Again silence. Malory stood. He looked out at the mini Albert Memorial. He turned to the other set of windows and the synagogue beyond. Enough. Enough of the little man in the long coat, the blind and perhaps deaf nun, whether or not she was the midwife who had delivered him. It was time to go to the police, the carabinieri, to camp out in front of the British Embassy and shine a little rational English light on the disappearance. He was not about to let Louiza become a second Aldo Moro. He walked back across the speckled marble confusion to the foyer doors and stairwell.
“Come back at four tomorrow afternoon.” Suor Miriam’s voice stopped him at the door.
“Excuse me?” Malory said, turning. “Why should I come back tomorrow afternoon? What do you know? And if you know something, why can’t you tell me now?”
“Poor boy.” Malory could feel Suor Miriam’s eyelids fluttering, even at ten paces. “I know nothing. Suor Anna, the young nun who was with you and your Louiza and the Rumanian and his wife, she will return to the hospital at four tomorrow afternoon to begin her shift at four-thirty. She comes to me first for my blessing. She may know something. Come here and we will ask her what happened. Together.”
“But if you know Suor Anna,” Malory walked back, barely controlling his own alto register, “why can’t we go see her now? Time …”
“… is immaterial.” Malory had forgotten about Settimio. This was the Settimio of authority. Although in the state Malory was in, authority was suspect.
“What do you mean immaterial? The longer we wait, the farther away she might be.”
“Come home, mio Principe,” Settimio said, in a more gentle register.
“Home?”
“I brought you here to meet Suor Miriam. I thought it would give you some comfort to talk for a moment with the woman who first touched your head, who first dislodged your shoulders from captivity and brought you into the air of Rome. But the visit has only added to your agitation.”
“Do not be so hard on the poor boy,” Suor Miriam murmured. “This is a place that has seen great drama. It concentrates
anxiety.”
“Indeed,” Settimio said. “I know.”
“How do you know?” Malory found himself standing over Settimio as other bullies at school had stood over him. He felt ashamed, but he felt too far gone to retreat.
“This room,” Suor Miriam said, “this ward has a history. I myself have been here for only a fraction. Most recently, it has been a hospital for the Jewish people—for many years, many decades. This is a place of injury, of recovery.”
Malory looked around. There were none of the overtly Jewish symbols he had seen in the stairwell. But there was something precarious about the two rows of windows, as if crossfire were the normal state of affairs.
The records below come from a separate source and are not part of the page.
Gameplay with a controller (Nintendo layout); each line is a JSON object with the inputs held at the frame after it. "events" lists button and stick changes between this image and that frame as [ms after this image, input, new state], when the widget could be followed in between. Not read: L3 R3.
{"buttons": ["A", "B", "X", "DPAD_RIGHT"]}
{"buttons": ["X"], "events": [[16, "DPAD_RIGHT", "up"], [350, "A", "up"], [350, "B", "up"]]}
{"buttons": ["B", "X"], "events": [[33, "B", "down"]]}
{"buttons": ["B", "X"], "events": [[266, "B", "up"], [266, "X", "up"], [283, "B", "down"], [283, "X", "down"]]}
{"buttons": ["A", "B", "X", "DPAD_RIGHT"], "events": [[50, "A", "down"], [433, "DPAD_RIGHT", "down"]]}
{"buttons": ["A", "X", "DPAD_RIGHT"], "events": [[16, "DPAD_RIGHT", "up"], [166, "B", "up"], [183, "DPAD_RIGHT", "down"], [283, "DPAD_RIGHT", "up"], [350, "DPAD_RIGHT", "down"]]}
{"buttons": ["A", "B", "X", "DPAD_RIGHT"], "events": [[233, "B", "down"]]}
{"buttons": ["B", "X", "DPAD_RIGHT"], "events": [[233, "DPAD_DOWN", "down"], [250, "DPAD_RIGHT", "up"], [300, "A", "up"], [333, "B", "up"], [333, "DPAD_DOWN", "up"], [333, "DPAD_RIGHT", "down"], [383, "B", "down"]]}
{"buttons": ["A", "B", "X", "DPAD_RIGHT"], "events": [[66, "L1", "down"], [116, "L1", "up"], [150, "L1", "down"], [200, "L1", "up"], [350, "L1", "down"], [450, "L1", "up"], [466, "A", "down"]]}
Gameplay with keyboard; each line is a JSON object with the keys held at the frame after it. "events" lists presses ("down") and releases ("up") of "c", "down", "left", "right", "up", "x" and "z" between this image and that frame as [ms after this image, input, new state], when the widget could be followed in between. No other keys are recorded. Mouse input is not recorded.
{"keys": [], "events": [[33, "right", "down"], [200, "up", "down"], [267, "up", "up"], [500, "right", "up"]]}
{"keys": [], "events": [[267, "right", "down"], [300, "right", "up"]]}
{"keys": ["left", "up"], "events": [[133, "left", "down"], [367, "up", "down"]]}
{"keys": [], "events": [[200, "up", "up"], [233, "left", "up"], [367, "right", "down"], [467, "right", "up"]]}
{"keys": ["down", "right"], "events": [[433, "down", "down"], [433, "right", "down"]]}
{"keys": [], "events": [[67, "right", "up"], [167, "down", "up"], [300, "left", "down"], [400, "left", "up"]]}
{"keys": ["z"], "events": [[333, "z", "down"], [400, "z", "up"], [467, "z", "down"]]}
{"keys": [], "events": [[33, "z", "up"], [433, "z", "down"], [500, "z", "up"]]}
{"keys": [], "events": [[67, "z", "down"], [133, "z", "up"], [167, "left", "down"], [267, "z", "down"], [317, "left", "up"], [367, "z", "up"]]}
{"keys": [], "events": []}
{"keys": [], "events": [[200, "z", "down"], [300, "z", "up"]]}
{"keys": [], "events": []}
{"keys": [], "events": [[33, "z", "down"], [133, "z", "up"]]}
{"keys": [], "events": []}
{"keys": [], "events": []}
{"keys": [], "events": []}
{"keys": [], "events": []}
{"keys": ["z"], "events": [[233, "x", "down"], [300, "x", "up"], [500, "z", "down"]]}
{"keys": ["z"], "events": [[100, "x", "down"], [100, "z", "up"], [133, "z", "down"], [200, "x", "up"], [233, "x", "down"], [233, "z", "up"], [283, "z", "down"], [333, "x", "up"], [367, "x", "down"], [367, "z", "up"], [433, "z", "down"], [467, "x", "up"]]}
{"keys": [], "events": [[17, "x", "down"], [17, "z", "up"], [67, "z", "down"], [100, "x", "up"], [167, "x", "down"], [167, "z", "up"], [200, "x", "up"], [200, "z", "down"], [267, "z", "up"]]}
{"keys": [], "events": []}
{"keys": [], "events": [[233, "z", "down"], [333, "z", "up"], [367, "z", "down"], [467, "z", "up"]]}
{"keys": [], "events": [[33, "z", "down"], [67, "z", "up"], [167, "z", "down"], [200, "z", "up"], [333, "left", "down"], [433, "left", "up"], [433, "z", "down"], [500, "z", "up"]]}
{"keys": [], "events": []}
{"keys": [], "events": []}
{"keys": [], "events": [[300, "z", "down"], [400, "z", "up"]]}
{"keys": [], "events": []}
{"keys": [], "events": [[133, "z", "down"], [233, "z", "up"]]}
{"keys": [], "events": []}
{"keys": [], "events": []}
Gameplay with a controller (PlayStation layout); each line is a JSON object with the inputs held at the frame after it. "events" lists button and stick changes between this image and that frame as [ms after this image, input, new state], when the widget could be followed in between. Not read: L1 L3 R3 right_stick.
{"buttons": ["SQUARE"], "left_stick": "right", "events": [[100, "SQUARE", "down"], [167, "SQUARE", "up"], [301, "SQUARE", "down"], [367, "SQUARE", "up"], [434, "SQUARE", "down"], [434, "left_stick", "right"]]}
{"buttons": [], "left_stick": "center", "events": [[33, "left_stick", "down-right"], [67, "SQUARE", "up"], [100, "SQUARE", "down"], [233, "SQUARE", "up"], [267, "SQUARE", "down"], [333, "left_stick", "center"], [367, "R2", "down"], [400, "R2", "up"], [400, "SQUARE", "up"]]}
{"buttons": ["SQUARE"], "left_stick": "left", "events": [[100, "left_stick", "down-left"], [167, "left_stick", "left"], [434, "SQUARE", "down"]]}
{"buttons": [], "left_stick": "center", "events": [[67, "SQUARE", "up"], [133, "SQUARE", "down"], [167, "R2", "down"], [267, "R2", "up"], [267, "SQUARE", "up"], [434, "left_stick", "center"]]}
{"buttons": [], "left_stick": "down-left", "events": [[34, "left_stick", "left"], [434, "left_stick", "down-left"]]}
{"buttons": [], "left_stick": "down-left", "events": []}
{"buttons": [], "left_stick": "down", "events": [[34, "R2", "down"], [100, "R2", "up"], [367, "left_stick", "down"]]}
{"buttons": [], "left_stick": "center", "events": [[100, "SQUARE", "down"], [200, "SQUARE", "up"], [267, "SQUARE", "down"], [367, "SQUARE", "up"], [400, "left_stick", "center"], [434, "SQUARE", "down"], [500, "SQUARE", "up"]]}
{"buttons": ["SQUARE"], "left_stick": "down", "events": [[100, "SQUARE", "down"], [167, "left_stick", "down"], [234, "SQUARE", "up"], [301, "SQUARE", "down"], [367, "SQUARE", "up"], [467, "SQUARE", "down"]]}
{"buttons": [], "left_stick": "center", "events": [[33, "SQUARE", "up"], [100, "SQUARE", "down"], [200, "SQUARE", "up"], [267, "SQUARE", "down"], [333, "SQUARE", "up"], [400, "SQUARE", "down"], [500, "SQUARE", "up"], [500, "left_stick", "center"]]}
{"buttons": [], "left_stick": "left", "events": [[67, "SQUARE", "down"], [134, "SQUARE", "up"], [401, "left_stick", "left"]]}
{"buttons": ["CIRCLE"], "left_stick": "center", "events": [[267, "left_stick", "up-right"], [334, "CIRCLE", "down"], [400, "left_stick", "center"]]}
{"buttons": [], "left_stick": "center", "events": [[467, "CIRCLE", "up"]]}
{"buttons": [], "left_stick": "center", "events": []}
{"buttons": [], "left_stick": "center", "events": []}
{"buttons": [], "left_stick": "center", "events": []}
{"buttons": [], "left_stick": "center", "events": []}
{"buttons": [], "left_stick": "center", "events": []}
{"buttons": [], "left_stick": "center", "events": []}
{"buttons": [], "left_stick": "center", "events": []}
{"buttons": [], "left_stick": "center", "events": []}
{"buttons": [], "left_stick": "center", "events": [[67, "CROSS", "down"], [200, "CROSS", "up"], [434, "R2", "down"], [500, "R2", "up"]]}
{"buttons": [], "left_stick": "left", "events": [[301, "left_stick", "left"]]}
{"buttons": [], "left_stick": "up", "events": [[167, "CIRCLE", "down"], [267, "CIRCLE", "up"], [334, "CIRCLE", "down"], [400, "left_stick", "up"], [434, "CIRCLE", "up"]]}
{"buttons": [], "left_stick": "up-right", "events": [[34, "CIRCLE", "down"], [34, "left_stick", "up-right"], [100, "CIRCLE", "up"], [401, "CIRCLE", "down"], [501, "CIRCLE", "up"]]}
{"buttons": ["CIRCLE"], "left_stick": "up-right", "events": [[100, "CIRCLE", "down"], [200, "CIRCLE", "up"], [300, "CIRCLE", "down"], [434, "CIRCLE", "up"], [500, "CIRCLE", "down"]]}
“Settimio is too modest to admit to the role he once played here,” Suor Miriam continued. “The Germans left the Ospedale Israelite alone for much of the war. Why? Who knows, there is rarely an answer. But when the Gestapo finally came to the hospital in 1943 to gather up the patients and send them north along with the rest of the Jews of Rome, Settimio received the information first—don’t ask me how. He ran down from the Villa to the hospital, to this very ward, just minutes before the Germans arrived. We had a young doctor at the time—very attractive, the kind of Italian the Germans liked: thick-browed, clean, vegetarian. He spoke to the Germans while Settimio hid behind the nurse’s cabinet and whispered his lines to him, like that Frenchman with the long nose.”
“Cyrano de Bergerac?” Malory was in awe of the woman’s voice and answered in as automatic deference as in any oral exam.
“‘You are welcome to take the patients,’ the doctor said, repeating Settimio’s whispers. ‘But they are all suffering from Syndrome K.’
“‘Syndrome K?’ the officer said.
“‘Highly contagious,’ the doctor explained. ‘Inevitably fatal.’ I was standing right there where you are now. Forty-seven Jews Settimio saved. That day.”
Malory turned to Settimio, unmoving in his Windsor knot and his midnight blue coat, but changed nonetheless. Strange, Malory thought. Settimio seemed younger, at least not as old as Old Mrs. Emery or the nun sitting on the polished bench.